EU diplomats said Iran was focusing its lobbying efforts on key IAEA board members such as China, Russia, India, Pakistan, South Africa and other non-aligned developing states, which have a good deal of sympathy for Tehran’s arguments.


Despite opposition from Russia, China and other states, the EU and the United States want the powerful U.N. Council involved to ensure that Iran’s nuclear ambitions are finally recognised as one of the key global security issues.

This is something the IAEA, a non-political technical agency that accounts for countries’ nuclear materials, cannot do.

“We (the EU3) are unanimous in our assessment of the way forward that following what has happened, now it should be for the board of governors of the IAEA to report the issue to the Security Council,” Ruediger Luedeking, a senior German negotiator in the EU-Iran talks, said in Berlin this week.

British and other EU officials made similar declarations. Russia said this week it opposed a Security Council referral but some diplomats and analysts doubt this is Moscow’s last word.

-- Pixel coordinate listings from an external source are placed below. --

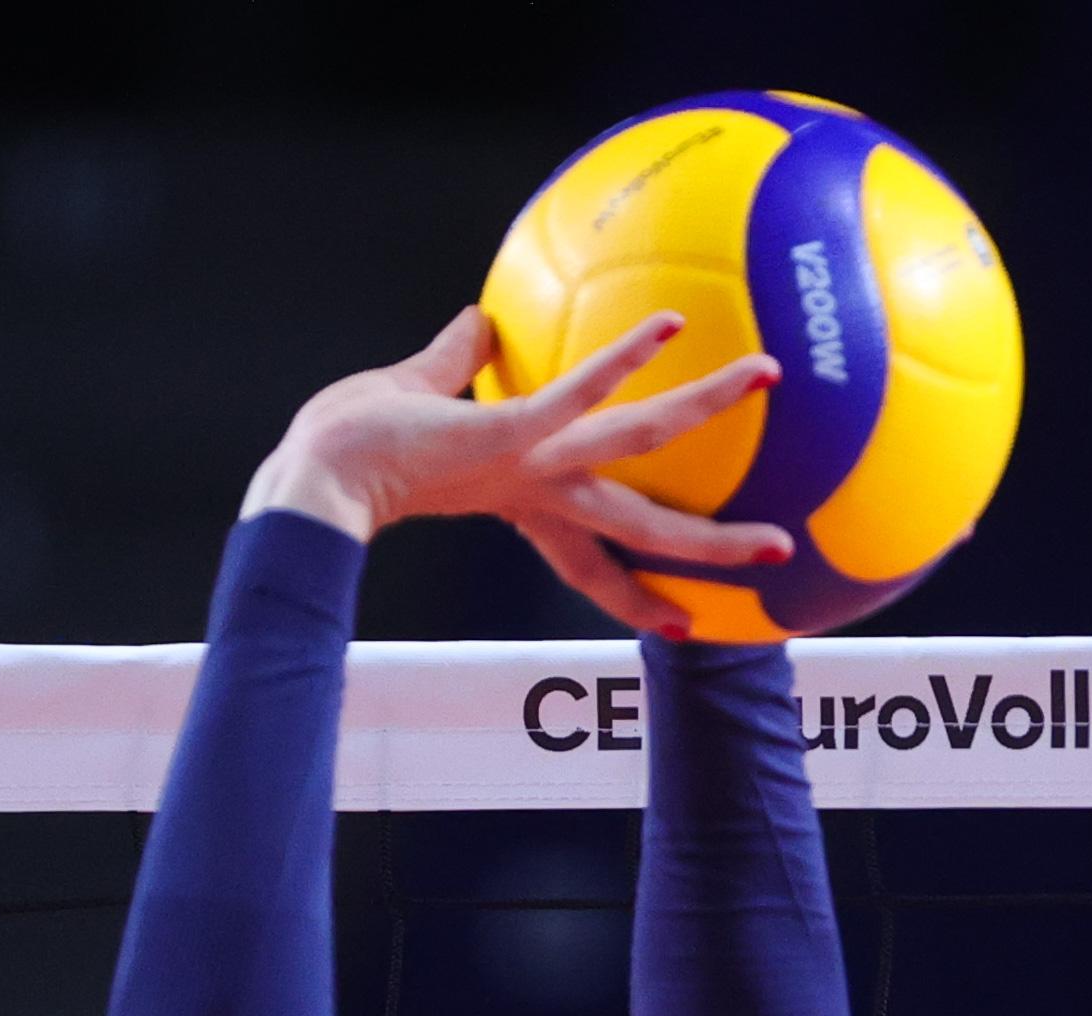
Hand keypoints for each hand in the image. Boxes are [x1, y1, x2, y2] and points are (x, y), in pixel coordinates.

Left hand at [240, 306, 790, 636]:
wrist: (311, 481)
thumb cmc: (346, 451)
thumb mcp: (415, 402)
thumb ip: (451, 364)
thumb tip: (475, 322)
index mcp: (523, 501)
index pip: (591, 557)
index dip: (637, 590)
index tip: (679, 617)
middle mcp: (541, 493)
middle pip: (643, 529)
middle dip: (714, 545)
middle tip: (780, 548)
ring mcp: (533, 465)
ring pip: (639, 445)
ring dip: (706, 409)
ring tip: (767, 376)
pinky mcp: (512, 436)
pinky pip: (582, 394)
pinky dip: (627, 359)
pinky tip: (671, 325)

“As long as the EU and the U.S. are serious about Iran, the Russians will be serious too,” said former CIA analyst Kenneth Pollack, an Iran expert at the U.S. Brookings Institute.

But he said he had serious doubts about the ability of the divided IAEA board to take a firm and unanimous stand on Iran this month. Those doubts are shared by officials of the EU3, which has tried for two years to get Iran to give up parts of its nuclear programme in return for economic and trade rewards.

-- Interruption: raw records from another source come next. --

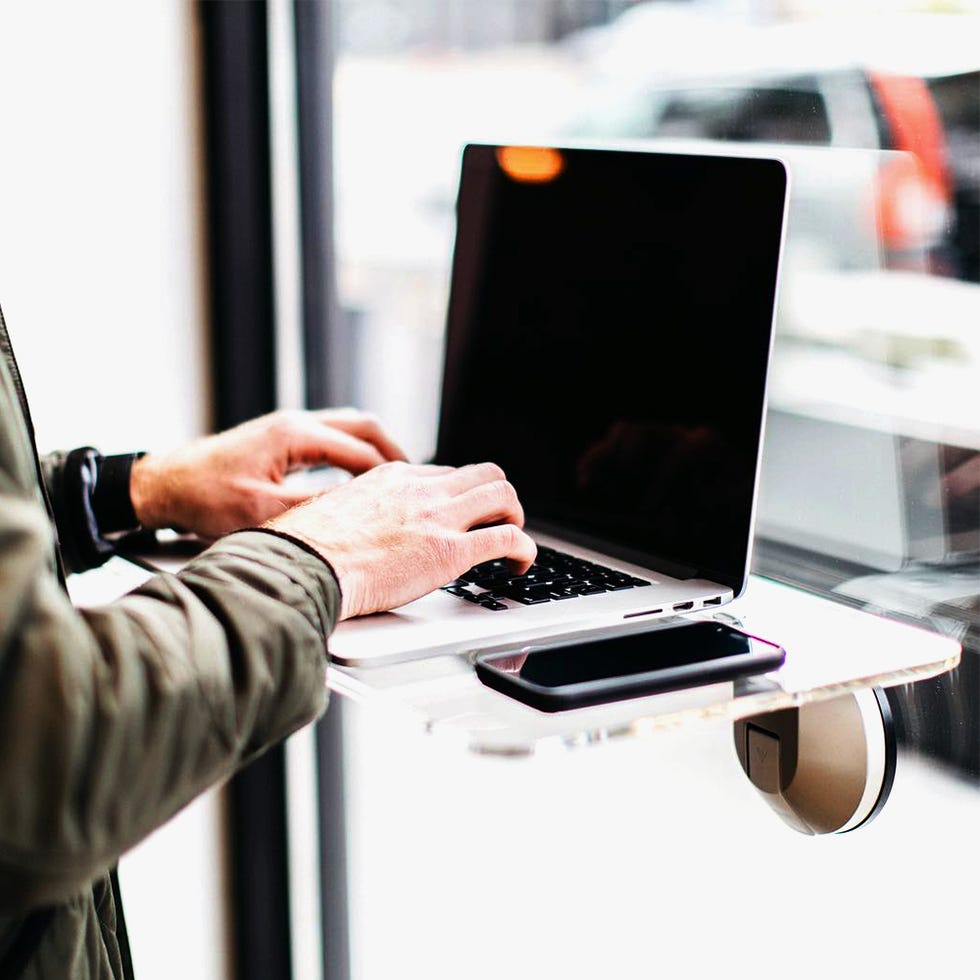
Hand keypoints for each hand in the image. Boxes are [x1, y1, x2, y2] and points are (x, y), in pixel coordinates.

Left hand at [130, 408, 406, 537]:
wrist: (163, 484)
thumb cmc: (203, 496)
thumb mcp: (261, 511)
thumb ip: (312, 509)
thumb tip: (354, 513)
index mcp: (295, 435)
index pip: (360, 452)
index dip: (390, 474)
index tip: (412, 492)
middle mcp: (295, 424)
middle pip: (362, 426)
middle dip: (393, 450)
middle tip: (416, 476)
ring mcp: (287, 428)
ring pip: (348, 428)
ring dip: (374, 449)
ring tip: (394, 477)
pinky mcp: (279, 439)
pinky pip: (330, 437)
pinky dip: (353, 452)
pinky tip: (358, 477)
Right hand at [265, 461, 536, 618]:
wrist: (303, 565)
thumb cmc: (306, 549)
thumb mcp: (333, 512)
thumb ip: (357, 513)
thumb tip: (353, 531)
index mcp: (392, 478)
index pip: (445, 475)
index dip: (461, 495)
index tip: (462, 514)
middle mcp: (421, 489)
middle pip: (484, 474)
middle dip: (498, 497)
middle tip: (499, 521)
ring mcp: (439, 517)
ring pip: (503, 495)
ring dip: (516, 516)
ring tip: (514, 541)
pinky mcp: (451, 550)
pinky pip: (507, 539)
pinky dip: (524, 550)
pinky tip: (521, 565)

“There’s no guarantee it will succeed,” an EU official said.

Luedeking said the aim of a Security Council referral would not automatically be to trigger sanctions. Rather, the Council could use its authority to demand that Iran resume negotiations with the EU3 and the suspension of its uranium enrichment programme that it ended last month, he said.


Next week in New York, on the sidelines of a U.N. summit of world leaders, Iran’s new hardline President Mahmoud Ahmadinejad will show U.N. Secretary-General Kofi Annan a new proposal to resolve Iran’s atomic stand-off with the West.

“This proposal will be submitted right before the IAEA board meeting and could lead to calls that Iran not be sent to the Security Council until the proposal has been studied closely,” a diplomat told Reuters in Berlin this week.

“This is Iran’s strategy to delay a U.N. referral,” he said.

Citing intelligence gathered by his country, the diplomat, who declined to have him or his country identified, said the proposal would call for expanding the negotiations with the Europeans to include countries more sympathetic to Iran’s cause, specifically Russia, China, India or South Africa.

Regardless of Iran’s new proposal, EU officials have said there can be no more talks without a full enrichment suspension. But they acknowledged that the non-aligned developing countries, which make up around a third of the IAEA board, would prefer to delay any Security Council referral of the Iran issue.

“We are trying to persuade them otherwise,” an official from one of the EU trio said this week.